◆ Your goal:
Rewrite the lines below with every occurrence of "つづきを読む" replaced by "続きを読む", keeping all other text unchanged and omitting the pictures.
= = = = = = =
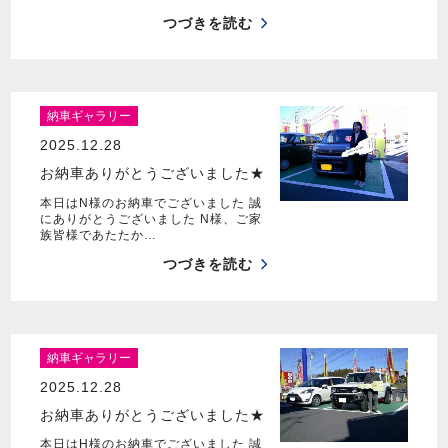
つづきを読む
納車ギャラリー
2025.12.28
お納車ありがとうございました★
本日はN様のお納車でございました 誠
にありがとうございました N様、ご家
族皆様であたたか…
つづきを読む
納車ギャラリー
2025.12.28
お納車ありがとうございました★
本日はH様のお納車でございました 誠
= = = = = = =
◆ Output:
続きを読む
納車ギャラリー
2025.12.28
お納車ありがとうございました★
本日はN様のお納車でございました 誠
にありがとうございました N様、ご家
族皆様であたたか…
続きを読む
納車ギャラリー
2025.12.28
お納車ありがとうございました★
本日はH様のお納車でございました 誠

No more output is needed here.